*Task requirements:*
Update the records by replacing every "pose" with "view" and keeping everything else the same. Omit the pictures from your answer.

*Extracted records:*
┄┄┄┄┄┄┄┄┄┄

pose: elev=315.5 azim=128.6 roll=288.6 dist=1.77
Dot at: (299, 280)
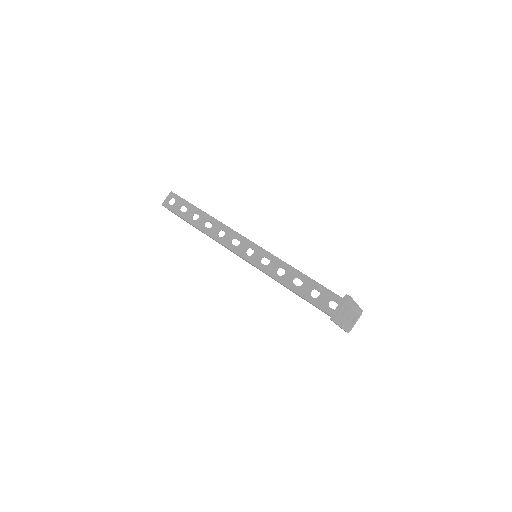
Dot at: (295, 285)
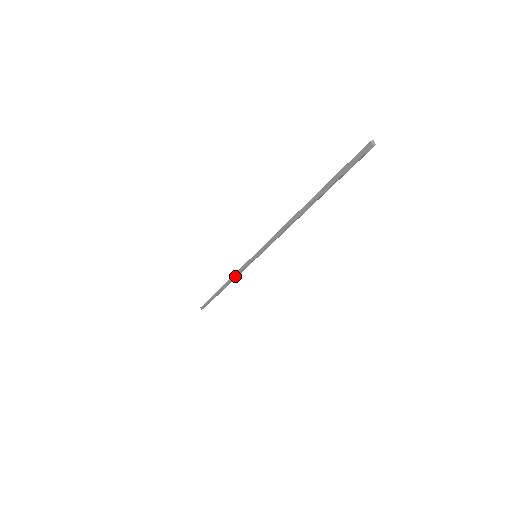
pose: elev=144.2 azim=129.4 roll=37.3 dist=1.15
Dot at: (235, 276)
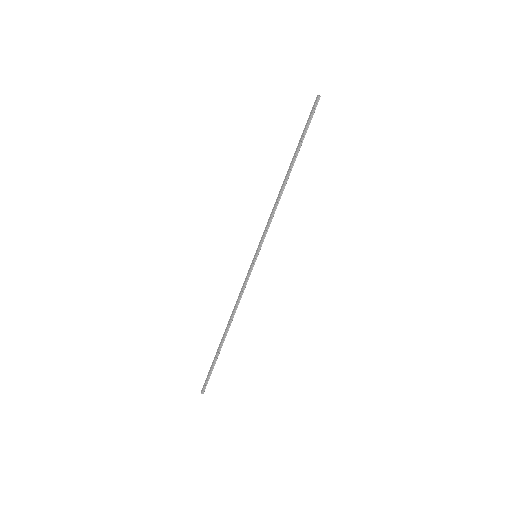
Dot at: (238, 299)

┄┄┄┄┄┄┄┄┄┄

*Written answer:*
view: elev=315.5 azim=128.6 roll=288.6 dist=1.77
Dot at: (299, 280)
Dot at: (295, 285)
view: elev=144.2 azim=129.4 roll=37.3 dist=1.15
Dot at: (235, 276)
Dot at: (238, 299)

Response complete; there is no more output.